This blog post, part two of two, highlights the recent work done by Rachel Lilley, Public Services Assistant in processing the Oregon Flax Fiber Collection and Oregon Custom Weavers Guild Linen Research Notebook, both of which are housed in the Special Collections and Archives Research Center.
This post is contributed by SCARC student archivist Hannah Lawson, a chemistry major with a passion for art, conservation, and preserving history.
The flax industry held a particular importance to Oregon State University. As one of the leading land grant universities, agriculture was a primary focus of OSU research, and naturally that included flax growing and processing. The impressive Home Economics and Extension Services programs offered at the time extended that research towards the textile applications of the flax fiber. Joan Patterson, a professor specializing in textile design and home furnishings, revolutionized a weaving process for linens that resulted in beautiful, clean textiles that could be used for upholstery. In a newspaper article titled, “Flax has a Future”, Patterson’s linen designs are described as revolutionary. When describing her vision for the future of fiber flax, Patterson’s enthusiasm for the product clearly shows through: “…Its eternal beauty, its exquisite feel, can’t help but make me believe it will find its way into American homes.”

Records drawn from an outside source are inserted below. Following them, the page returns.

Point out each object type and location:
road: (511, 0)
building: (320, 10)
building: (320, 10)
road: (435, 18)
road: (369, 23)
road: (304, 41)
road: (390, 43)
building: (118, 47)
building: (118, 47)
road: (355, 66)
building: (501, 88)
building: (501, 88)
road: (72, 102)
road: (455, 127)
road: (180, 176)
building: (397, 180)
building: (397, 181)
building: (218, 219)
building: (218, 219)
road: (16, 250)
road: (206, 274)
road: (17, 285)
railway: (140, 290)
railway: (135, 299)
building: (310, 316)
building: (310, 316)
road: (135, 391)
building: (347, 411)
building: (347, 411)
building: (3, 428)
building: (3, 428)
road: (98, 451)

Patterson’s hand woven patterns and techniques nearly landed her a multi-million dollar deal with Chevy automobiles. Unfortunately, while Patterson was featured in multiple magazines and newspapers for her fine linen patterns, the deal eventually fell through, due in part to the financial youth of the Chevy company at the time.
Another important contributor to the research of flax processing and production was Jesse Harmond, who came to OSC from the US Department of Agriculture. While at OSC, Harmond was involved with the design and manufacturing of new mechanical machines for processing flax fibers. Harmond released several publications on these machines, some of which mechanically deseeded flax, aided in harvesting flax, or dried extracted flax fibers. In one of these publications, Harmond acknowledges that the future of the flax industry hinged on the mechanization of flax processing.
Additionally, Jesse Harmond was the force behind the creation of a linen-wool fabric he called ‘Marilinn’, named after Marion County, where the linen originated, and Linn County, where the wool originated. The Marilinn fabric was yet another attempt to expand the commercial market for Oregon flax and linens. The combination of 80% wool and 20% flax made a fabric which was soft yet strong, and had better colorfastness, or the ability to retain dye colors, which linen alone did not.
Harmond and Patterson formed Oregon Custom Weavers, a company that specialized in the production of fine linens made from Oregon flax. Their hopes were to expand their business to a national market. Unfortunately for Jesse Harmond and Joan Patterson, their research was concurrent with the beginning of the end for commercial flax growing in Oregon.
The flax industry in Oregon reached its’ peak during World War II, when flax and linen were deemed essential war products. Oregon was once home to 14 different flax processing plants, and over 18,000 acres of flax crops. However, the removal of farm subsidies in the post-war years, as well as the introduction and expansion of new synthetic fibers like polyester and rayon in the early 20th century, were devastating blows to the once booming industry. The labor-intensive nature of flax production and processing prevented the industry from becoming an essential portion of modern Oregon agriculture, despite the efforts made to revive it at Oregon State University through Joan Patterson, Jesse Harmond, and many others. While Patterson and Harmond’s reports and research were promising – and Patterson’s linen products extremely well-received, the languishing flax industry proved to be too great of a hurdle to cross. Flax production was unable to match the demand for linens and yarns that Patterson’s designs created.
Today, Oregon flax maintains an important part of Oregon’s history and the history of Oregon State University. Independent farmers in Oregon still produce flax, both for its use as a textile and for its benefits as a healthy food product for livestock and humans. The Oregon Fiber Flax Collection in the Special Collections and Archives Research Center houses a rare array of flax yarns and products, a humble glimpse at what once was a signature product in Oregon agriculture and craft.
Tobin, LA. A history and analysis of the Oregon linen industry. Oregon State University, 1960.